To be honest, though, prior to entering federal politics, I never fully considered what it meant to be a feminist or if, indeed, I considered myself a feminist in the sense or ways that the term is often used today. As a Kwakwaka’wakw woman, my roles and responsibilities have always been clear to me and the values of equality, freedom, respect, inclusion and upholding each other emphasized. But being an Indigenous woman in federal politics has caused me to reflect a lot on questions of gender equality, diversity and balance and, in so doing, to see parallels between my personal experience and the historical and continuing struggle of Indigenous peoples in this country.

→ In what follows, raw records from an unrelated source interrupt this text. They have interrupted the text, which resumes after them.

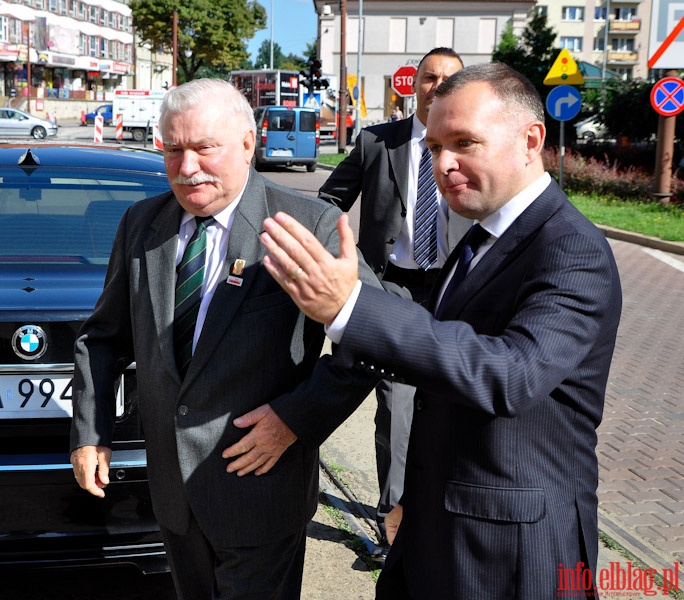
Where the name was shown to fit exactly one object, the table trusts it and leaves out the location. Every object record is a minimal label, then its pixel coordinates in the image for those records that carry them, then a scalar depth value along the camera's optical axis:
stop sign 25.55
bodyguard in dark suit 3.84
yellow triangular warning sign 17.11
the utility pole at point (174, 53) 43.97
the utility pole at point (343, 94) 32.85
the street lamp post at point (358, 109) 35.87
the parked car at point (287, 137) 29.56
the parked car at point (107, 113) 55.91
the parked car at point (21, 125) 43.38
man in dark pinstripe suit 1.65
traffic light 33.50
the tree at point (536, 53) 26.34
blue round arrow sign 15.81
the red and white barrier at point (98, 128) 26.82
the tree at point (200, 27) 57.97
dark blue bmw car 3.05
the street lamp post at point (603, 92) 22.19
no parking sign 15.20
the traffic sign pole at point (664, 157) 16.62
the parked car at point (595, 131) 22.39
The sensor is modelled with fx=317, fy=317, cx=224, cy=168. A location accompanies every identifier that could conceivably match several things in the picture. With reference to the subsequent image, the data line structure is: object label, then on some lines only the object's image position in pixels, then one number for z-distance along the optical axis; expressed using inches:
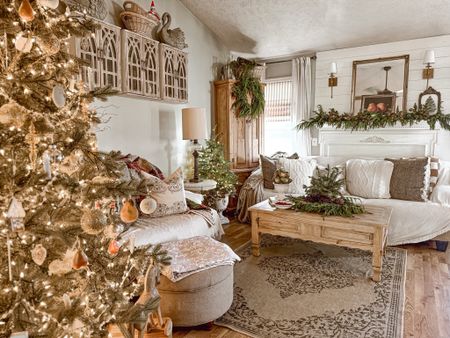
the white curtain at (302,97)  189.3
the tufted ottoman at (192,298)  76.0
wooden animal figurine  54.7
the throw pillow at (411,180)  137.3
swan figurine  143.7
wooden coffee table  100.8
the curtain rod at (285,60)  188.1
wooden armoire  178.7
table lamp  145.2
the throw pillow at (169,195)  108.4
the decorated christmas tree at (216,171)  158.9
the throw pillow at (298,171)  159.0
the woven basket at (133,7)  124.5
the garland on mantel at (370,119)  155.1
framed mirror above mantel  164.2
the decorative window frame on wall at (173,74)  142.8
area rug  79.4
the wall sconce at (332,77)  177.3
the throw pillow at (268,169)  165.2
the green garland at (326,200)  108.1
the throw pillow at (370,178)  144.6
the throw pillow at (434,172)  141.1
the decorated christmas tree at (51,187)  42.2
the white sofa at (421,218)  124.6
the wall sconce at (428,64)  152.4
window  200.1
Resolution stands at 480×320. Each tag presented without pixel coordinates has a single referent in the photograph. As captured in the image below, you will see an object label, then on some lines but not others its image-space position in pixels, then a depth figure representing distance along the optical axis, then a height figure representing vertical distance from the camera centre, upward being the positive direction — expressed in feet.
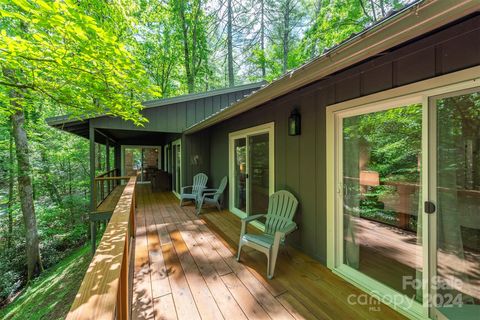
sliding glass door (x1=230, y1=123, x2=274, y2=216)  12.17 -0.76
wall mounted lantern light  9.40 +1.54
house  4.66 -0.02
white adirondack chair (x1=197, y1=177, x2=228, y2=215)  16.46 -3.16
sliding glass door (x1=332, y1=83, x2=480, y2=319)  4.85 -1.26
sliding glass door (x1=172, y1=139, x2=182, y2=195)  22.24 -0.82
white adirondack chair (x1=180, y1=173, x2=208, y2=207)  18.16 -2.48
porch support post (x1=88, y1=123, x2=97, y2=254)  15.44 -1.49
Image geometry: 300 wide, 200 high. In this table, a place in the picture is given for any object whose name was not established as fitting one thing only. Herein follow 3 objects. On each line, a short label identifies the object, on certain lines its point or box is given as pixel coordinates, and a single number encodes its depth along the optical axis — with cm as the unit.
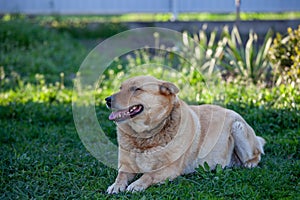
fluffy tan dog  421
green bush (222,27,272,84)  719
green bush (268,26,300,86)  623
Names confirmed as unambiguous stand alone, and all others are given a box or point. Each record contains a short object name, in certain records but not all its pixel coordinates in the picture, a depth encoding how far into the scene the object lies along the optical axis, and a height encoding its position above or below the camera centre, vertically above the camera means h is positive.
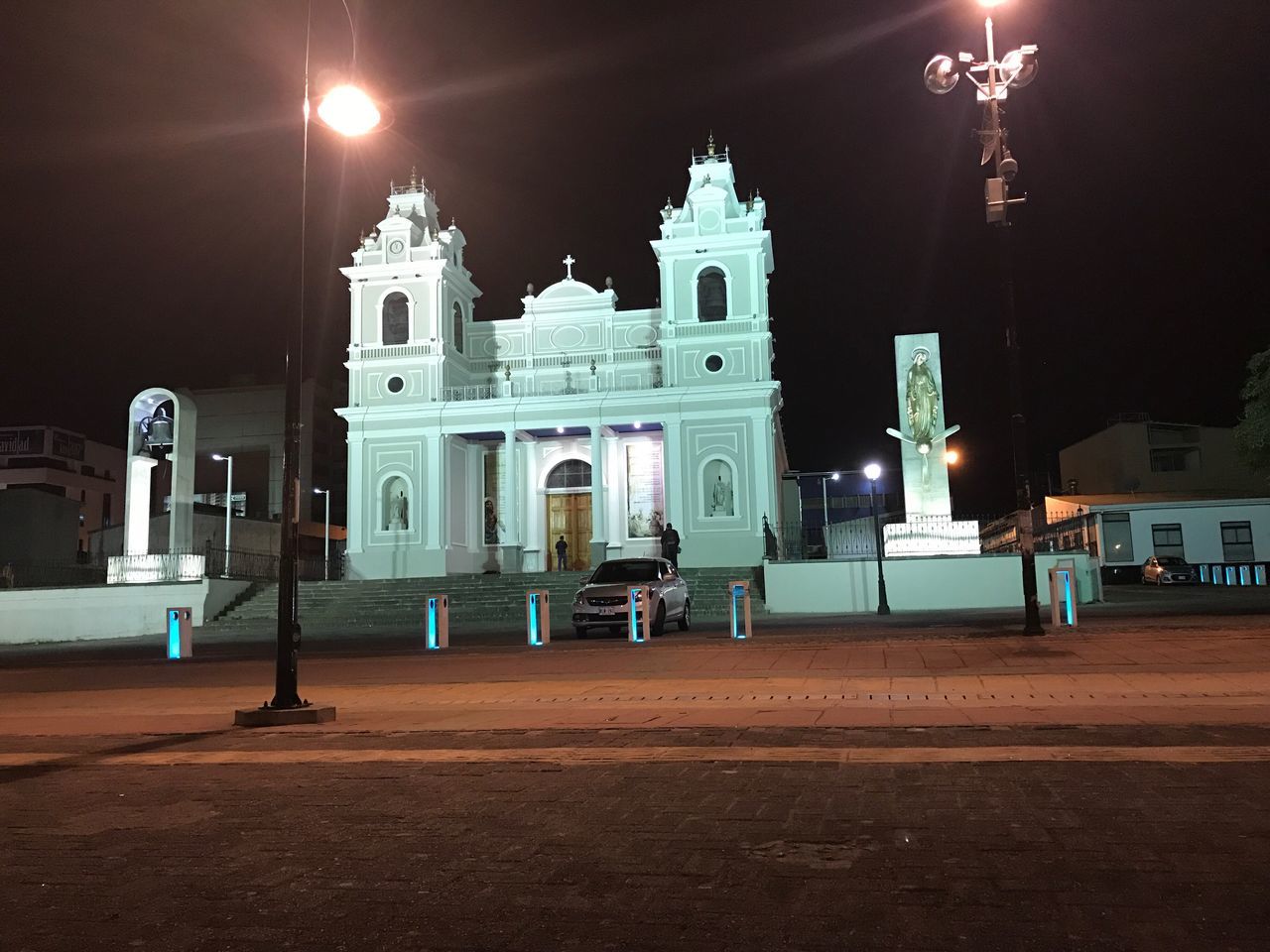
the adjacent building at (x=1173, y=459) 58.47 +6.18
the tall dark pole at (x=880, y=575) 26.23 +0.00
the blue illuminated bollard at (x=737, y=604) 18.95 -0.46
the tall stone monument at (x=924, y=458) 28.00 +3.14
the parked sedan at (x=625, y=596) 20.66 -0.27
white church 36.91 +6.55
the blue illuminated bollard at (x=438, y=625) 19.16 -0.67
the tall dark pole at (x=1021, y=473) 16.09 +1.57
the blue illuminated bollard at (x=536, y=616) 19.44 -0.58
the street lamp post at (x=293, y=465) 9.48 +1.23
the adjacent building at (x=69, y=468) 68.00 +9.12
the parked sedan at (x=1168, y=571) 41.09 -0.21
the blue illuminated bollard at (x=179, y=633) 19.53 -0.69
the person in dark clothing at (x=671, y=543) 30.78 +1.15
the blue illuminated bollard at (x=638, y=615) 19.36 -0.61
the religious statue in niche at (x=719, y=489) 36.69 +3.26
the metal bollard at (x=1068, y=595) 18.02 -0.46
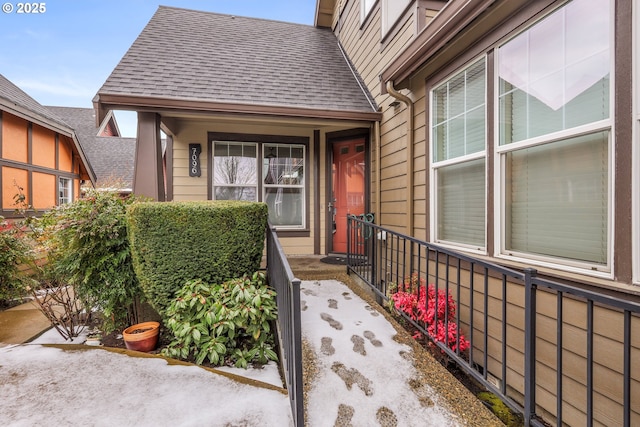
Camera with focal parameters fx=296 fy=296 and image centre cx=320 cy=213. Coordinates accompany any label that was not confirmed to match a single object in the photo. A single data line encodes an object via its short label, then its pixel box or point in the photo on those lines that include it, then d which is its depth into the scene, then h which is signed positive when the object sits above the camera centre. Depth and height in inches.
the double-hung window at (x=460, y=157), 96.9 +18.6
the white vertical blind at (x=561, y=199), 64.0 +2.6
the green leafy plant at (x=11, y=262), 151.7 -26.7
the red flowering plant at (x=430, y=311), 86.5 -32.9
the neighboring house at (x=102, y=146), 494.0 +115.8
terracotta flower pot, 102.0 -44.0
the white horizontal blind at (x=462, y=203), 97.0 +2.5
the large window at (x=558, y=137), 63.7 +17.5
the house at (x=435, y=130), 62.5 +31.0
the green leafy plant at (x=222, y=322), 91.0 -35.2
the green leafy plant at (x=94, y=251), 106.2 -14.9
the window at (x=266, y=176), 192.7 +22.4
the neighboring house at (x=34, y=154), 251.6 +58.3
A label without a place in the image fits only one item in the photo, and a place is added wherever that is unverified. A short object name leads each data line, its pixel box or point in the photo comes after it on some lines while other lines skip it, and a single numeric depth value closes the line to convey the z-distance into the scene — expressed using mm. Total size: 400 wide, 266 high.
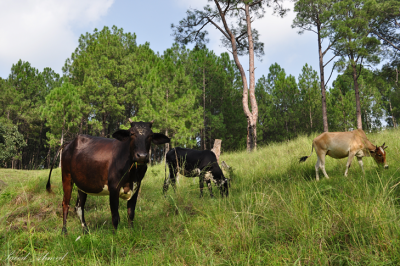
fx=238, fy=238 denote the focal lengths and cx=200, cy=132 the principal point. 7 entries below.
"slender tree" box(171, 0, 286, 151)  13133
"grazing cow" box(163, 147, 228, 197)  5620
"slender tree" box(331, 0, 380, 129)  14898
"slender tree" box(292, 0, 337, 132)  16000
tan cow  5198
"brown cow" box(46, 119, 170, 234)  3123
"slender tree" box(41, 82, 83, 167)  20344
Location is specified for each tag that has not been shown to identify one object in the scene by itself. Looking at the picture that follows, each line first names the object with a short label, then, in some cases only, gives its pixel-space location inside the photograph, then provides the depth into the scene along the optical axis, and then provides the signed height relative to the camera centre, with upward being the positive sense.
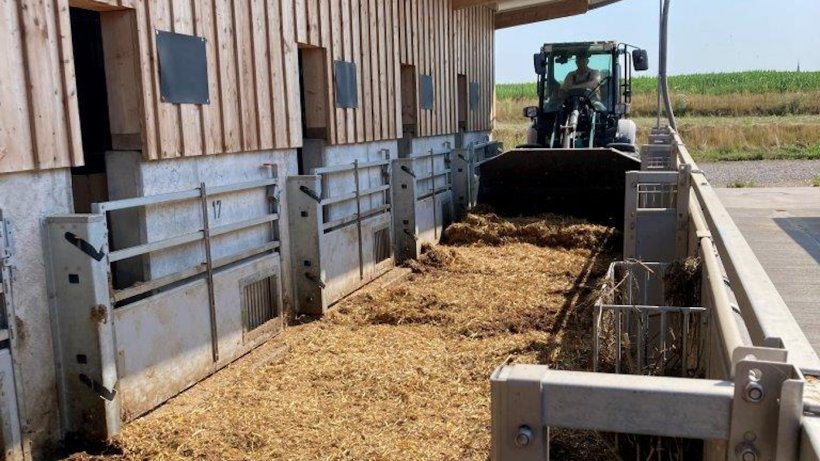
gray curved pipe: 14.25 +1.11
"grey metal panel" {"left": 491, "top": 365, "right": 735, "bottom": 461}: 1.66 -0.64
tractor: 11.20 -0.43
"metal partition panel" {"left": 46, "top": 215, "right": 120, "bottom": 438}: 4.18 -1.05
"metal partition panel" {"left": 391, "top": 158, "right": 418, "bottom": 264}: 9.85 -1.09
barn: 4.10 -0.42
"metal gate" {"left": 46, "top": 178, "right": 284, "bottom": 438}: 4.22 -1.14
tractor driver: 14.31 +0.77
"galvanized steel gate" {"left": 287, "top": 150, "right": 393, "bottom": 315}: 7.16 -1.07
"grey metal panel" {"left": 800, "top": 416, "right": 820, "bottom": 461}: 1.47 -0.65
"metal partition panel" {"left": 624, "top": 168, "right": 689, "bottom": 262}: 5.68 -0.84
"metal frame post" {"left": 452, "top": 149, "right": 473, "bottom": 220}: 12.79 -1.00
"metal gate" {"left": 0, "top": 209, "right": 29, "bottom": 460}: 3.82 -1.20
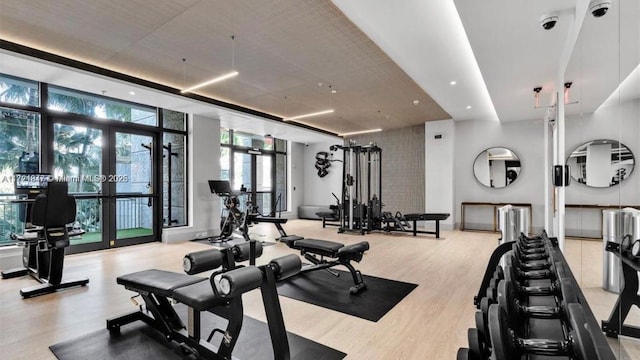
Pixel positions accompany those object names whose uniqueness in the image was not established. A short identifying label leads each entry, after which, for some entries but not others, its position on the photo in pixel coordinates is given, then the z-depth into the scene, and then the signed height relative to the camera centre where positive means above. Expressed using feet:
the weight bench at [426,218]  22.28 -2.92
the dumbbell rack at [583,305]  2.72 -1.62
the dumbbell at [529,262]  5.92 -1.79
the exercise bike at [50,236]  11.44 -2.18
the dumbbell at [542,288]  4.91 -1.84
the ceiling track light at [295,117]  23.56 +5.05
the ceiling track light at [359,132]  31.99 +5.02
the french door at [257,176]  29.55 +0.34
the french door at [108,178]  17.21 +0.15
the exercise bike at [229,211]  21.29 -2.23
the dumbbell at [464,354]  3.39 -2.00
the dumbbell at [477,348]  3.43 -1.94
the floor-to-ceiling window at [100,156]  15.42 +1.45
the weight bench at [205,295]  5.59 -2.52
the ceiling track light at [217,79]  13.98 +4.82
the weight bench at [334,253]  11.44 -2.92
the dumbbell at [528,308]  3.66 -1.66
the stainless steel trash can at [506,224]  14.84 -2.26
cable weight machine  25.00 -2.27
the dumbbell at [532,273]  5.43 -1.82
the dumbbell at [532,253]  6.67 -1.77
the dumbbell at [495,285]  4.10 -1.58
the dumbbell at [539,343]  2.70 -1.51
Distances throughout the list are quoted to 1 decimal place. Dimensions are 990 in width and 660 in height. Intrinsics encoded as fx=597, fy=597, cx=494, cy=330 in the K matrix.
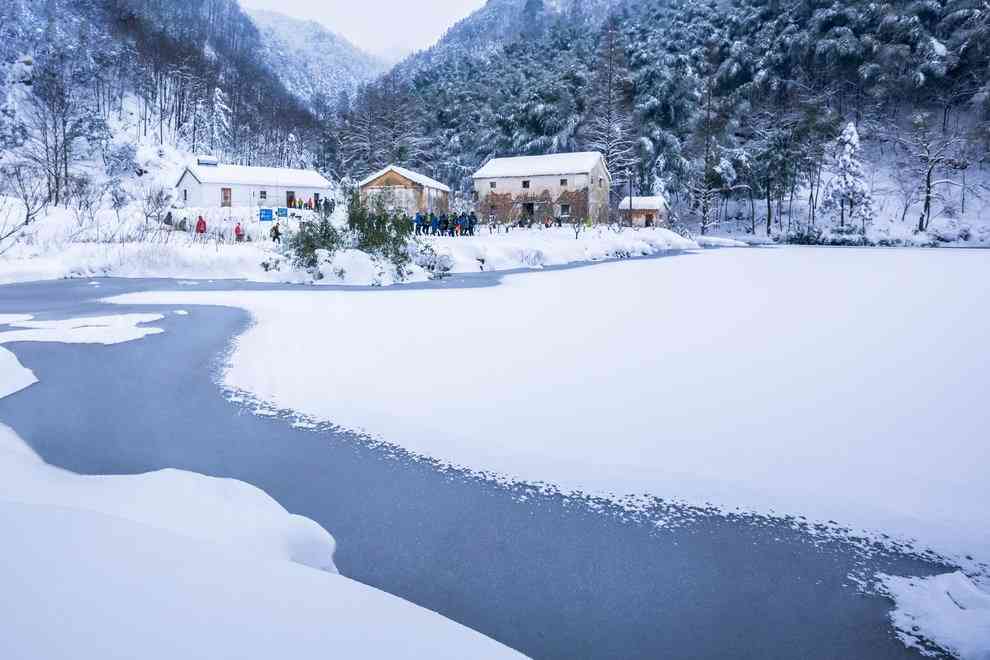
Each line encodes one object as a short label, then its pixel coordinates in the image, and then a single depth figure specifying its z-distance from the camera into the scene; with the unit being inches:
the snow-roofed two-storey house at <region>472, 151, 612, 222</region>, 1689.2
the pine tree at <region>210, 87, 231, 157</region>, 2552.4
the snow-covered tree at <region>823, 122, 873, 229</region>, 1688.0
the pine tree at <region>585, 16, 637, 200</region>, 2010.3
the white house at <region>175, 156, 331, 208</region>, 1796.3
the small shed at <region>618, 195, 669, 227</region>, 1859.0
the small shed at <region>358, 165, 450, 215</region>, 1684.3
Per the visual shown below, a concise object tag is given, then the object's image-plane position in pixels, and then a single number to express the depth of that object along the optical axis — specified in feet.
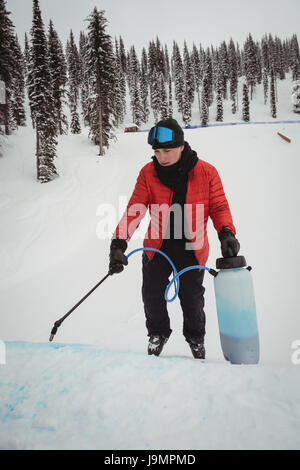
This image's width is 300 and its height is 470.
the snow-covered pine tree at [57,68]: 77.00
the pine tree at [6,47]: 53.21
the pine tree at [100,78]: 58.08
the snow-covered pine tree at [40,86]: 50.16
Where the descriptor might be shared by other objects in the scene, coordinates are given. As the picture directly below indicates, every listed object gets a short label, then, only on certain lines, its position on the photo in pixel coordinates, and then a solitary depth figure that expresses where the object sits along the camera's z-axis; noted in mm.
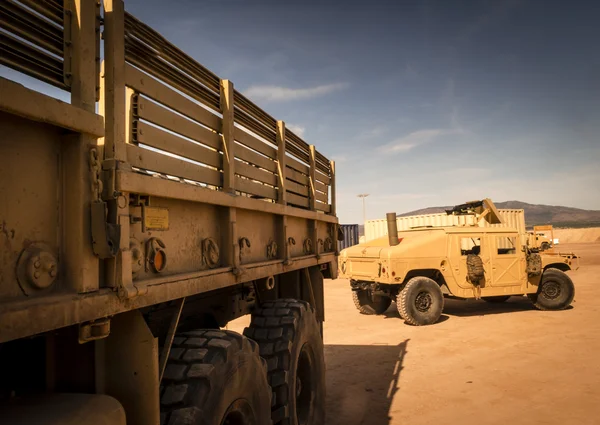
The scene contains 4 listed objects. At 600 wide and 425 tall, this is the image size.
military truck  1374
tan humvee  9523
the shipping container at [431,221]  20406
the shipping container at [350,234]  25419
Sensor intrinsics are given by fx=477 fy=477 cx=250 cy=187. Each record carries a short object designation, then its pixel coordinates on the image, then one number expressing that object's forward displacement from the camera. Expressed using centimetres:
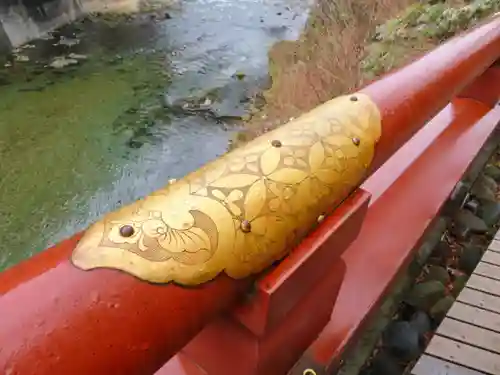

I was compelled to resign from cabinet on a matter of principle in February, 2019, and was subsequently removed from the Liberal caucus. This experience made me see more clearly than ever that Ottawa, politics and its modes of functioning maintain norms and patterns that are not always compatible with my culture, my worldview, or my gender.
The Canadian government lost an opportunity during the Forty-Second Parliament. Yes, progress was made on Indigenous issues. But we still cannot say with confidence that the ship’s course has been shifted sufficiently to turn it in a new direction – away from denial and toward unqualified recognition.
I initially decided to run to be a Member of Parliament for many reasons – but key among them was the desire to help create the legal and political space for Indigenous peoples to be self-determining, including self-governing. As I have said to countless audiences in Canada and around the world, the fortunes of Canada and Indigenous peoples are intertwined. Rebuilding Indigenous nations will result in a stronger, better Canada, one that will enrich all Canadians. My vision has not changed. To this end, I recently spoke at an honouring ceremony in our Big House in Campbell River. I spoke about how entering mainstream politics and working in the political environment that I now do has heightened my appreciation that there is much Ottawa can learn from Indigenous peoples, from our worldview and our societies. We have legal orders that have survived for millenniums and are very much part of our evolving legal framework in Canada.
When I reflect on what I have learned, I sometimes see an image of the country emerging from darkness, to half-light, to full brightness. As Canada comes to terms with its colonial past and as Indigenous peoples increasingly continue to determine their own futures, the full potential of this country will shine. There is more work to be done, and I am confident it will get done. Reconciliation cannot fail, because Canada cannot fail.